American labor organizer (1880–1921)

Elizabeth Maloney (November 19, 1880 – October 26, 1921) was an American labor organizer and lobbyist, based in Chicago. She represented the Waitresses' Union on the executive boards of the Chicago Federation of Labor and the Women's Trade Union League, and worked with Agnes Nestor on women's labor laws in Illinois.

==Early life==
Maloney was born in Joliet, Illinois, the daughter of William Maloney and Margaret "Maggie" Maloney. Her father and her maternal grandparents were born in Ireland; her mother died in 1884.

==Career==
Maloney was a waitress. "She takes a wholesome pride in her own competence," reported Miles Franklin in a 1913 profile. She was a founding member and officer of the Waitresses' Union Local 484, and represented the Waitresses' Union on the executive boards of the Women's Trade Union League and the Chicago Federation of Labor. She was vice-president of the Hotel and Restaurant Employees' International Alliance.
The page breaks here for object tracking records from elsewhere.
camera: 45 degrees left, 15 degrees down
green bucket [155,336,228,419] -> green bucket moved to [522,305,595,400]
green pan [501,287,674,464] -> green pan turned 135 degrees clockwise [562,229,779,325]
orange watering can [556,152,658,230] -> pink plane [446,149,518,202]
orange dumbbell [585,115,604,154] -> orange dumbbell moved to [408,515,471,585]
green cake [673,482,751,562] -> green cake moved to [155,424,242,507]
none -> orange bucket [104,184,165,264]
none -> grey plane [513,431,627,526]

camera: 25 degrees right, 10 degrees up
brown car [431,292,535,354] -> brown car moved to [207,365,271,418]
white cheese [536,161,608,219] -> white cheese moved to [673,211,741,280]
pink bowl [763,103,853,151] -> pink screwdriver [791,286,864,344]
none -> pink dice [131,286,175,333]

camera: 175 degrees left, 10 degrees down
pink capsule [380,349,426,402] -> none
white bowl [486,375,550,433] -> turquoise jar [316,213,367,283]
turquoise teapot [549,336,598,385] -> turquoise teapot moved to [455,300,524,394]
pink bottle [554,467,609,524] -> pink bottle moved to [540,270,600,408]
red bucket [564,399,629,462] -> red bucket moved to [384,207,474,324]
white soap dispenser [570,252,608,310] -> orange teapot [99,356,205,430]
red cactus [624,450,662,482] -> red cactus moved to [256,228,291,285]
Maloney and Agnes Nestor led the lobbying effort for a six-day work week and a ten-hour work day for all women in Illinois, regardless of occupation. They succeeded in 1911, when those limits became state law. After their success, Maloney and Nestor sought Illinois laws providing a minimum wage and an eight-hour work day for women. Maloney was appointed by the governor to a state industrial survey commission to study women's working conditions.

==Death and legacy==
Maloney died in 1921, in Chicago, at age 40. A tribute at the time recalled her "energy and tirelessness that was alike astonishing and satisfying to all concerned in promoting the good work". The pallbearers at her funeral included Chicago labor leaders Edward Flore, John Fitzpatrick, and Thomas Kennedy, and Jane Addams, Mary Rozet Smith, Ellen Gates Starr, Alice Henry, Margaret Haley, Edith Franklin Wyatt, and Agnes Nestor were members of the all-women "Guard of Honor", recognizing Maloney as a sister-in-arms.

Maloney was inducted into the Illinois Labor History Society's Hall of Honor in 2015.